No local, os policiais federais apreenderam dois discos rígidos e um celular, em cumprimento a um mandado de busca e apreensão expedido pela 25ª Vara Federal de Goiana. Os materiais foram apreendidos “em virtude de uma perícia preliminar ter detectado a presença de armazenamento de material pornográfico infantil em seu computador”, informou a PF em nota.

Iniciadas em 2019, as investigações apontaram que o morador dessa residência em Timbaúba e um funcionário de uma empresa localizada no bairro de Piedade, em Jaboatão dos Guararapes, no Grande Recife, “estariam compartilhando e armazenando em seu computador, aproximadamente 640 arquivos de imagens ou vídeos contendo cenas de sexo explícito ou pornográficas envolvendo criança ou adolescente”, afirmou a PF.
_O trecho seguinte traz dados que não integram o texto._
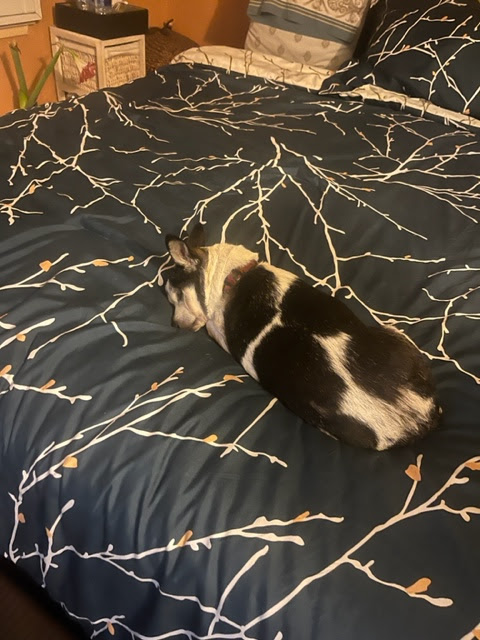
Find the location of `pillow`. pillow is located at coordinates (435, 48), (311, 35).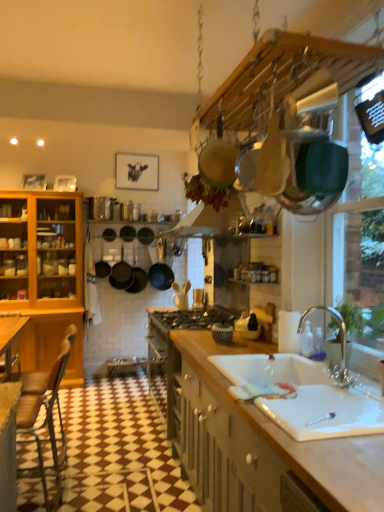
The image size is (384, 512). I want to click on free spot in front of chrome metallic faucet at sink right, so click(346, 396).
Na empresa, que não teve o nome divulgado, os policiais federais cumpriram outro mandado de busca e apreensão, expedido pela 4ª Vara Federal do Recife, mas a PF não encontrou nenhum material suspeito no local. O nome do funcionário suspeito também não foi informado pela Polícia Federal.

Depoimento e fiança

Após ser autuado pelo crime contido no Artigo 241-B do Estatuto da Criança e do Adolescente por adquirir, possuir ou armazenar, por qualquer meio, fotografia, vídeo ou outra forma de registro que contenha cena de sexo explícito ou pornográfica envolvendo criança ou adolescente, o pedreiro preso realizou exame de corpo de delito no Instituto de Medicina Legal (IML) do Recife.

Durante o interrogatório, ele contou que, há cerca de um ano, começou “a baixar arquivos de pornografia infantil na internet depois de se aperfeiçoar como usuário na deepweb (internet fechada onde existe grande concentração de usuários que praticam crimes e que não é possível ser acessar o seu conteúdo por programas de buscas convencionais)”, de acordo com a PF.
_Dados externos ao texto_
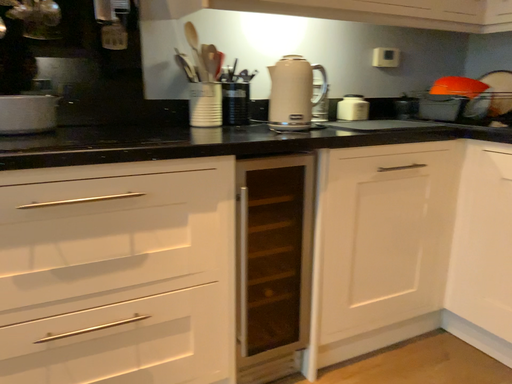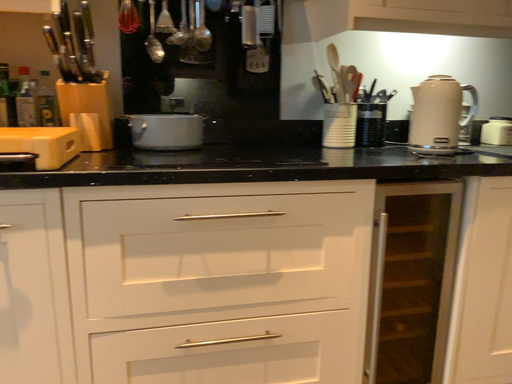
Question: Which way did the camera rotate in the video?

Choices:
 (A) rotated right
 (B) rotated left

Answer: (B)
Ainda no depoimento, ele negou ter molestado alguma criança e declarou não saber que estava disponibilizando os arquivos de pornografia infantil na internet com imagens e vídeos contendo cenas de sexo explícito ou pornográficas envolvendo criança ou adolescente.

Sem antecedentes criminais, ele foi liberado após pagar uma fiança no valor de 4 salários mínimos, totalizando o valor de R$ 4.180, e responde ao processo em liberdade, ficando à disposição da Justiça Federal.